A new study published by the Association of Corporate Travel Executives (ACTE) in collaboration with HRS, “Simplifying Managed Travel 2.0,” finds that travel programme leaders are committed to simplifying the business travel experience yet face multiple obstacles as they prioritise the initiative.
Today’s business travellers are accustomed to the intuitive experience of booking personal travel, which has been streamlined by single-stop platforms like apps and websites. Akin to the 2017 study, “Simplifying Managed Travel,” the 2019 study illustrates that travel buyers remain committed to the idea of streamlining the business travel experience. In 2017, 72% of travel buyers indicated that initiatives to improve the effectiveness of their business travel programmes support the overall goals of their companies. In the 2019 study, that number rose to a nearly universal 97%.
Programme leaders generally express three core objectives for simplification: cost savings for the organisation, enhancing duty of care and boosting employee productivity. Each of these can be improved, to varying degrees, by streamlining the travel programme.
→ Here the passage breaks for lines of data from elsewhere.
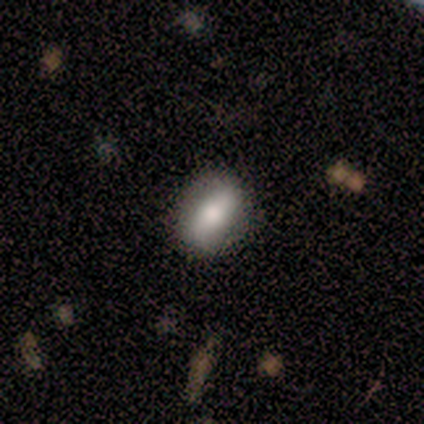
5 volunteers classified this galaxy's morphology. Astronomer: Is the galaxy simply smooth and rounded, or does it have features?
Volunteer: smooth — 60% (runner-up: featured or disk, 40%).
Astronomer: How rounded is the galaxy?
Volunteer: round — 33%, tied with in between and cigar-shaped at 33%.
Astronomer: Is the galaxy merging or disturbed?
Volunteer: none — 80%.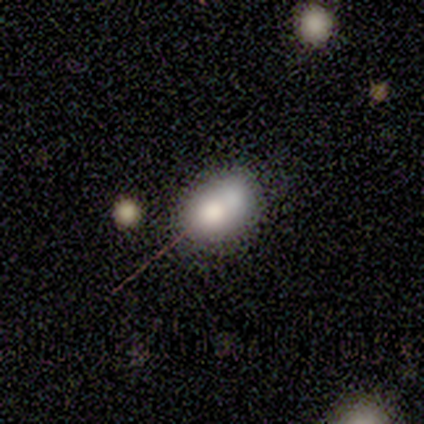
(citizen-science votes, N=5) A smooth galaxy with no disk features (40%, tied with star or artifact) that is round (50%, tied with in between).

Vote fractions:
- Smooth or featured? smooth: 40% (tied) / star or artifact: 40% (tied) / featured or disk: 20%
- How rounded? round: 50% (tied) / in between: 50% (tied) / cigar-shaped: 0%
- Merging? merger: 100% / none: 0% / minor disturbance: 0% / major disturbance: 0%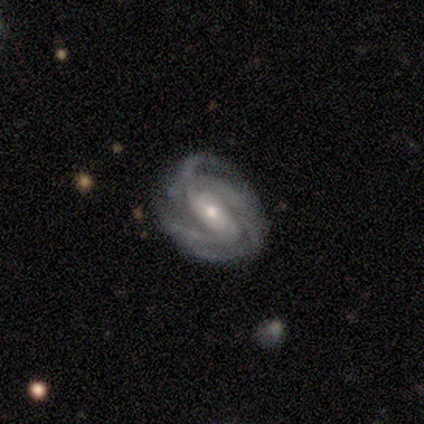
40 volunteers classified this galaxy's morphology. This appears to be a featured or disk galaxy (88%) with a weak bar (43%), 3 (34%) tight (63%) spiral arms (100%) and a moderate central bulge (51%). Merging: none (51%).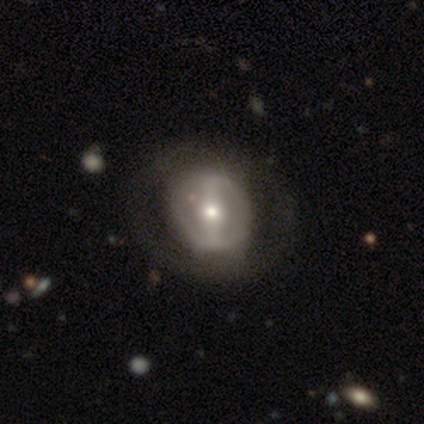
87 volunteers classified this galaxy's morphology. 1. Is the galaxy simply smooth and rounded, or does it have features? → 63% featured or disk, 31% smooth, 6% star or artifact.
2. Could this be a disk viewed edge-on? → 96% no, 4% yes.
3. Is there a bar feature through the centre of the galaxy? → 58% strong, 21% weak, 21% no.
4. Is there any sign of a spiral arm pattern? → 70% no, 30% yes.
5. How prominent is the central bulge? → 49% moderate, 43% small, 6% large, 2% none, 0% dominant.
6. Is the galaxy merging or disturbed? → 78% none, 11% minor disturbance, 11% major disturbance, 0% merger.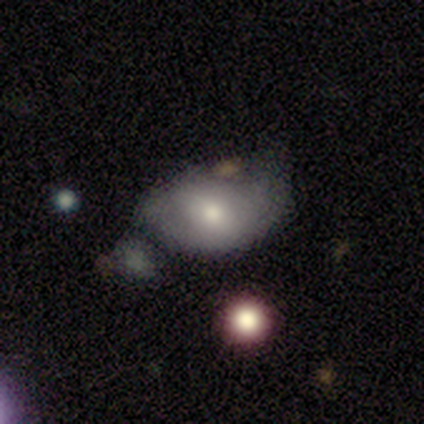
A smooth galaxy with no disk features (100%) that is in between round and cigar-shaped (60%).

Vote fractions:
- Smooth or featured? smooth: 100% / featured or disk: 0% / star or artifact: 0%
- How rounded? in between: 60% / round: 40% / cigar-shaped: 0%
- Merging? minor disturbance: 60% / none: 40% / major disturbance: 0% / merger: 0%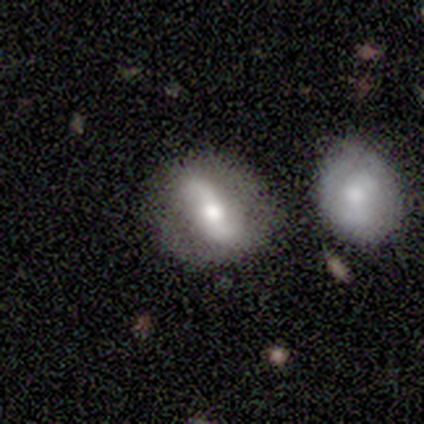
Q: Smooth or featured?
A: featured or disk (100%)
Q: Edge-on disk?
A: no (100%)
Q: Bar?
A: strong (40%); tied with: weak (40%)
Q: Spiral arms?
A: yes (80%); runner-up: no (20%)
Q: Spiral winding?
A: loose (75%); runner-up: tight (25%)
Q: Spiral arm count?
A: 2 (100%)
Q: Bulge size?
A: moderate (60%); runner-up: small (40%)
Q: Merging?
A: none (60%); runner-up: minor disturbance (20%)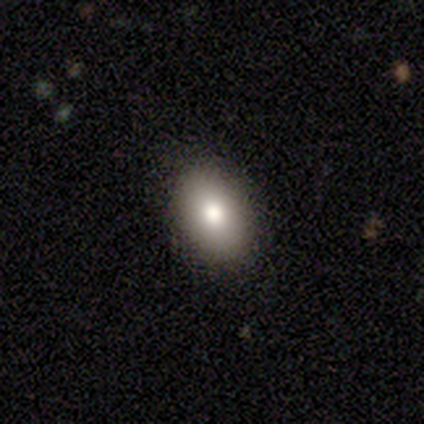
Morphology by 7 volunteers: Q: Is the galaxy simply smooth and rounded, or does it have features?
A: smooth — 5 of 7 (71%).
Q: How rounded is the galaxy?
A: in between — 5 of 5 (100%).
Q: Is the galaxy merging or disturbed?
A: none — 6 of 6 (100%).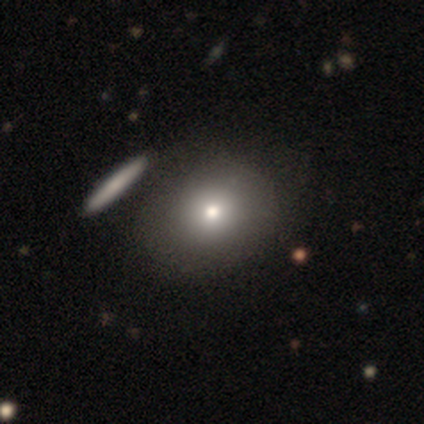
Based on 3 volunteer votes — Smooth or featured?
  - smooth: 100% *
  - featured or disk: 0%
  - star or artifact: 0%
How rounded?
  - round: 67% *
  - in between: 33%
  - cigar-shaped: 0%
Merging?
  - none: 33% * (tied)
  - minor disturbance: 33% * (tied)
  - major disturbance: 33% * (tied)
  - merger: 0%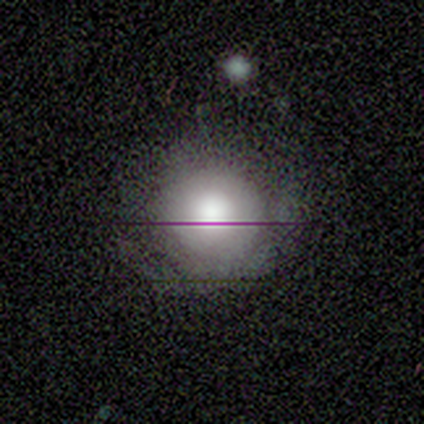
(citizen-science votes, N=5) Volunteers were most divided on "smooth or featured": smooth: 60%, featured or disk: 20%, star or artifact: 20%. More confident: how rounded — round (100%); merging — none (75%).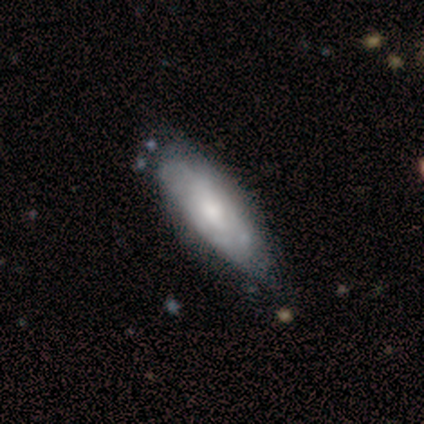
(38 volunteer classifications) Volunteers were most divided on "smooth or featured": smooth: 50%, featured or disk: 47%, star or artifact: 3%. More confident: merging — none (73%); how rounded — in between (53%).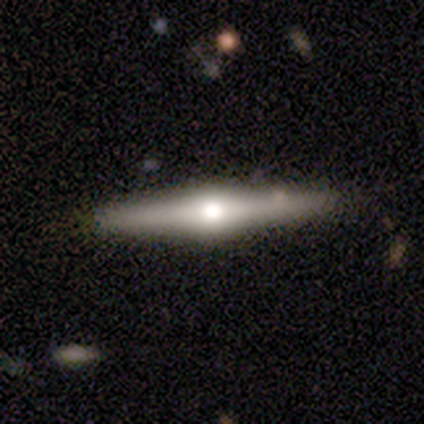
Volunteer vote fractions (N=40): Q: Smooth or featured?
A: featured or disk (82%); runner-up: smooth (18%)
Q: Edge-on disk?
A: yes (97%); runner-up: no (3%)
Q: Edge-on bulge?
A: rounded (100%)
Q: Merging?
A: none (65%); runner-up: merger (5%)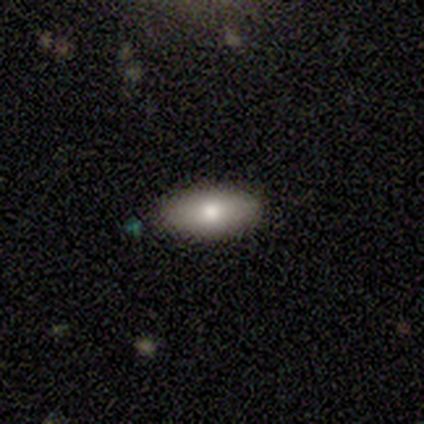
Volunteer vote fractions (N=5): Morphology: type=smooth (80%); roundness=in between (75%); merging=none (80%).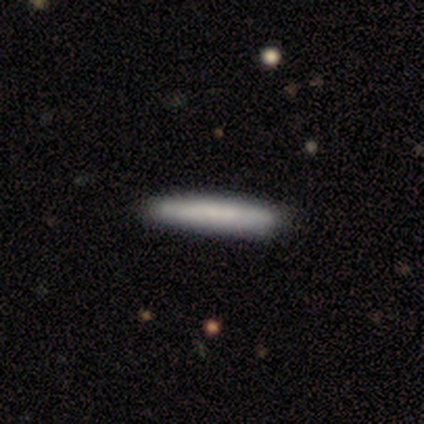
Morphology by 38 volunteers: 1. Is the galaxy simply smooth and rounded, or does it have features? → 82% smooth, 11% featured or disk, 8% star or artifact.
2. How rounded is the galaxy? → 97% cigar-shaped, 3% in between, 0% round.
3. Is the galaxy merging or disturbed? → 60% none, 3% minor disturbance, 0% major disturbance, 0% merger.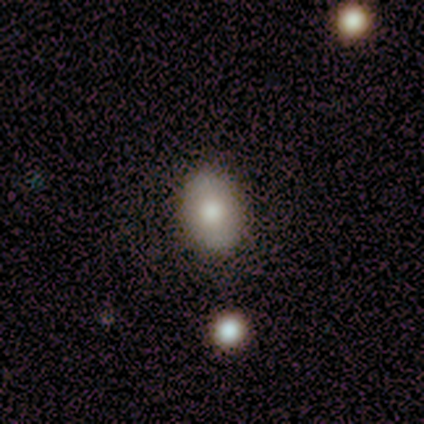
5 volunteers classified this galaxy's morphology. A smooth galaxy with no disk features (80%) that is in between round and cigar-shaped (100%). Merging: none (80%).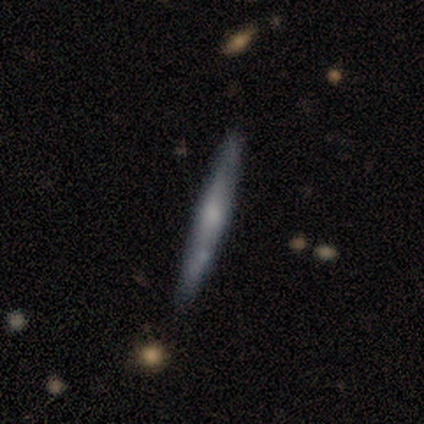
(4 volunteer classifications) Morphology: type=smooth (75%); roundness=cigar-shaped (100%); merging=none (100%).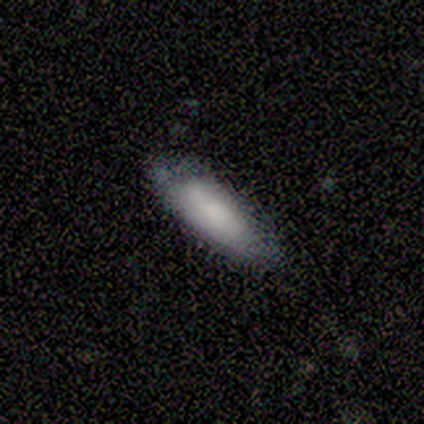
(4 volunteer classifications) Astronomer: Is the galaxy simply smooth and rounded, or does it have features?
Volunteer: smooth — 75%.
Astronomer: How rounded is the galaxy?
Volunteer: in between — 100%.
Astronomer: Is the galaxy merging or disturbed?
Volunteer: none — 75%.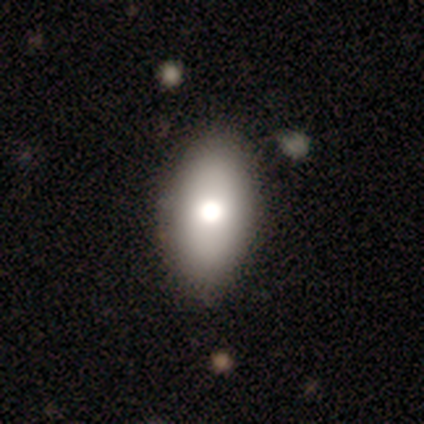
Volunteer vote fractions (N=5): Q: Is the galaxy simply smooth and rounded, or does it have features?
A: smooth — 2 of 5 (40%, tied with featured or disk).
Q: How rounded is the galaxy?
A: in between — 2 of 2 (100%).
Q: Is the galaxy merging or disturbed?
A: none — 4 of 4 (100%).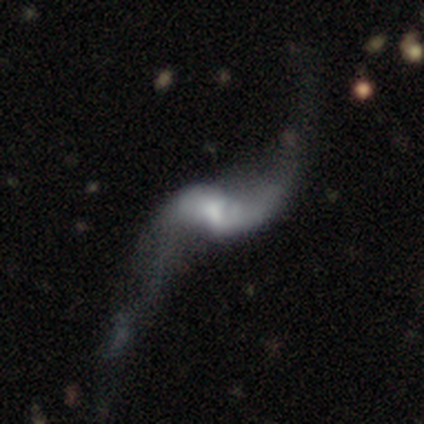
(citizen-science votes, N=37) smooth-or-featured: featured or disk: 92% | smooth: 5% | star or artifact: 3%
  disk-edge-on: no: 97% | yes: 3%
    bar: weak: 55% | no: 30% | strong: 15%
    has-spiral-arms: yes: 94% | no: 6%
      spiral-winding: loose: 94% | medium: 6% | tight: 0%
      spiral-arm-count: 2: 100% | 1: 0% | 3: 0% | 4: 0% | more than 4: 0% | can't tell: 0%
    bulge-size: small: 39% | moderate: 24% | large: 21% | none: 15% | dominant: 0%
  merging: none: 42% | major disturbance: 36% | minor disturbance: 14% | merger: 8%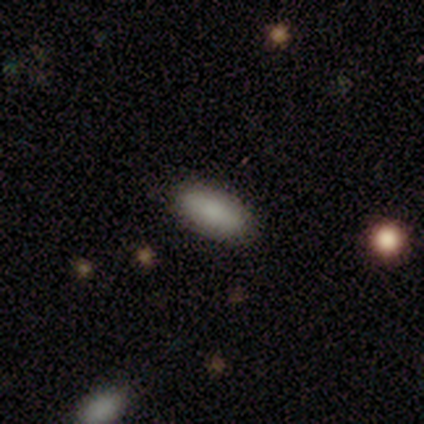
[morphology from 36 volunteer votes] Smooth or featured? smooth (86%)
How rounded? in between (84%)
Merging? none (85%)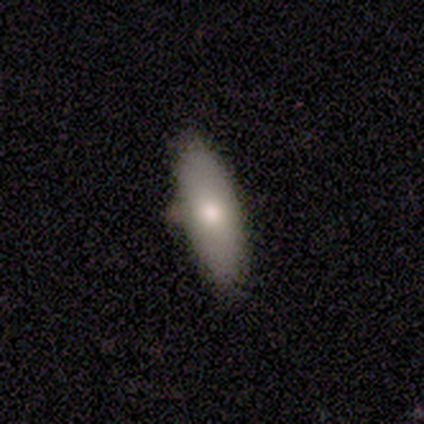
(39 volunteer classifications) Smooth or featured?
  - smooth: 67% *
  - featured or disk: 26%
  - star or artifact: 8%
How rounded?
  - in between: 73% *
  - cigar-shaped: 27%
  - round: 0%
Merging?
  - none: 78% *
  - minor disturbance: 14%
  - merger: 6%
  - major disturbance: 3%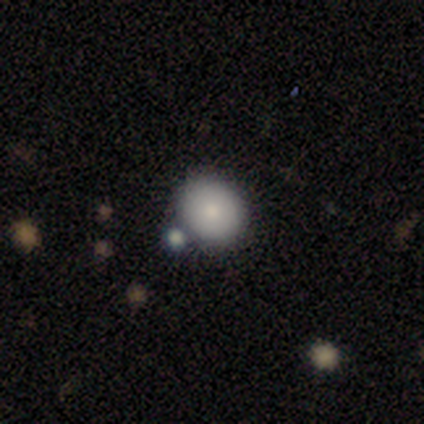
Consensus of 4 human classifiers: Volunteers were most divided on "how rounded": round: 67%, in between: 33%, cigar-shaped: 0%. More confident: smooth or featured — smooth (75%); merging — none (75%).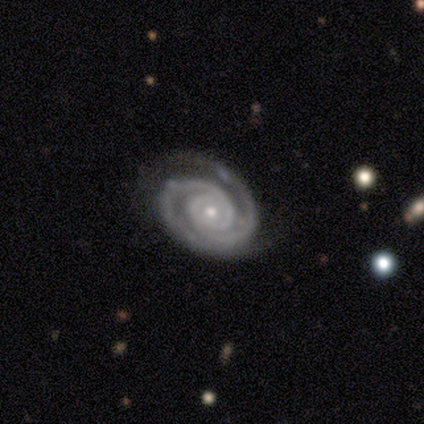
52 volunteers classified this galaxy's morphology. Volunteers were most divided on "merging": none: 70%, minor disturbance: 22%, major disturbance: 6%, merger: 2%. More confident: spiral arms — yes (100%); edge-on disk — no (98%); smooth or featured — featured or disk (96%); spiral arm count — 2 (88%); bar — no (86%); spiral winding — tight (78%); bulge size — small (73%).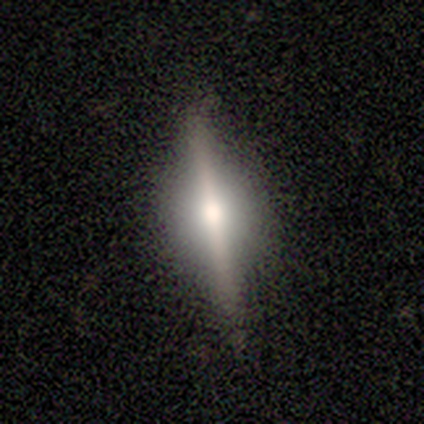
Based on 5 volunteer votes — This is likely a smooth galaxy (60%). How rounded: clearly cigar-shaped (100%). Merging: clearly none (100%).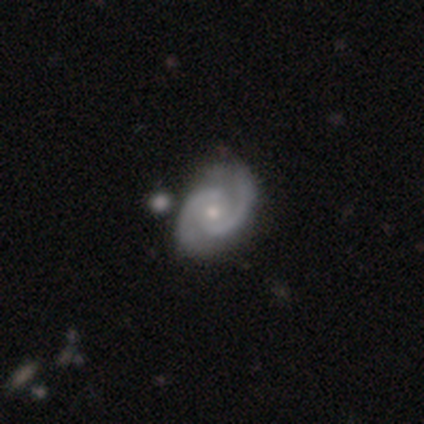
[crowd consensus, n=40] Smooth or featured? featured or disk (92%)
Edge-on disk? no (100%)
Bar? no (70%)
Spiral arms? yes (100%)
Spiral winding? medium (49%)
Spiral arm count? 2 (97%)
Bulge size? moderate (49%, tied with small)
Merging? none (50%)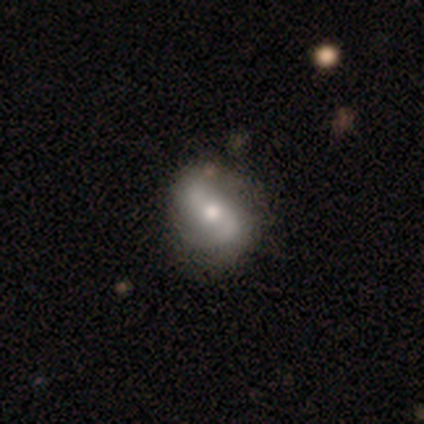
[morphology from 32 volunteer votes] Smooth or featured? featured or disk (69%)
Edge-on disk? no (100%)
Bar? no (50%)
Spiral arms? yes (82%)
Spiral winding? loose (44%)
Spiral arm count? 2 (83%)
Bulge size? moderate (59%)
Merging? none (64%)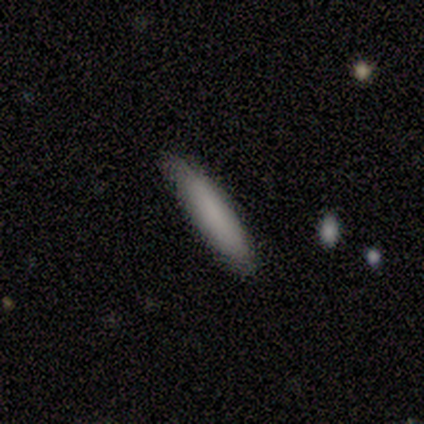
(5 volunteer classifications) Volunteers were most divided on "how rounded": cigar-shaped: 80%, in between: 20%, round: 0%. More confident: smooth or featured — smooth (100%); merging — none (80%).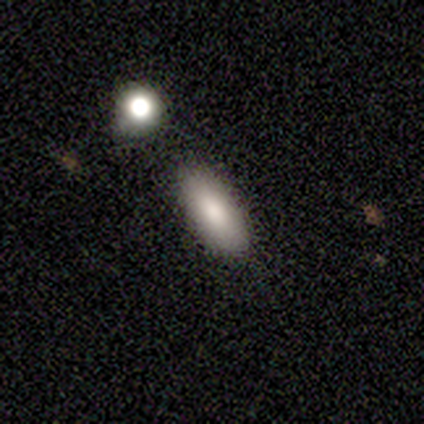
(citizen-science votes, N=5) This is clearly a smooth galaxy (80%). How rounded: possibly in between (50%, tied with cigar-shaped). Merging: clearly none (100%).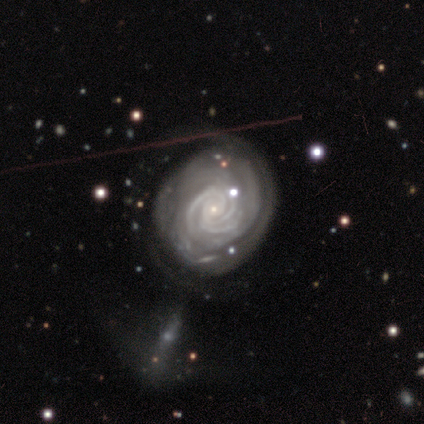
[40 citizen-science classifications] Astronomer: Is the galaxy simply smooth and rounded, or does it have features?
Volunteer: featured or disk — 92%.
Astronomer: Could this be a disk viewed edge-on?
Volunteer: no — 97%.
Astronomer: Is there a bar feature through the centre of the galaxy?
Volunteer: no — 67%.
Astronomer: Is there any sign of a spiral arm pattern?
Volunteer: yes — 97%.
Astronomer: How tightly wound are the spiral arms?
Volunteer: tight — 83%.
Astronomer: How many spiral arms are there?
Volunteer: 3 — 46% (runner-up: can't tell, 26%).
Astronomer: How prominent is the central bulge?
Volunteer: small — 89%.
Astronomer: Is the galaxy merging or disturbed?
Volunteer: none — 54%.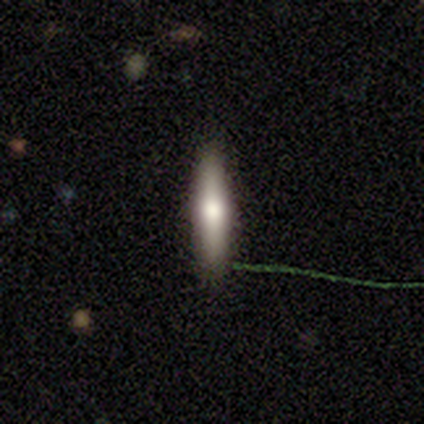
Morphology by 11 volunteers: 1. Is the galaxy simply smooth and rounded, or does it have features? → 64% smooth, 36% featured or disk, 0% star or artifact.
“Programme leaders can see a real opportunity in these results,” said Greeley Koch, vice president of marketing for HRS. “The procurement and risk management groups have a mature grasp of the importance of travel, and they are engaged to help programmes improve. And when you get the travellers on board, they can help expedite achievement of the highest goals. It’s noteworthy that HR and executive sponsorship – while always important to have aligned – do not rank among the top four.”
“These findings point to an opportunity for travel buyers as leaders at their organisations,” said Leigh Bochicchio, executive director, ACTE. “Buyers know the benefits of simplification and have compelling arguments in its favour – being able to channel their expertise will help them secure leadership buy-in for prioritising simplification and demonstrate the great value they bring to their businesses.”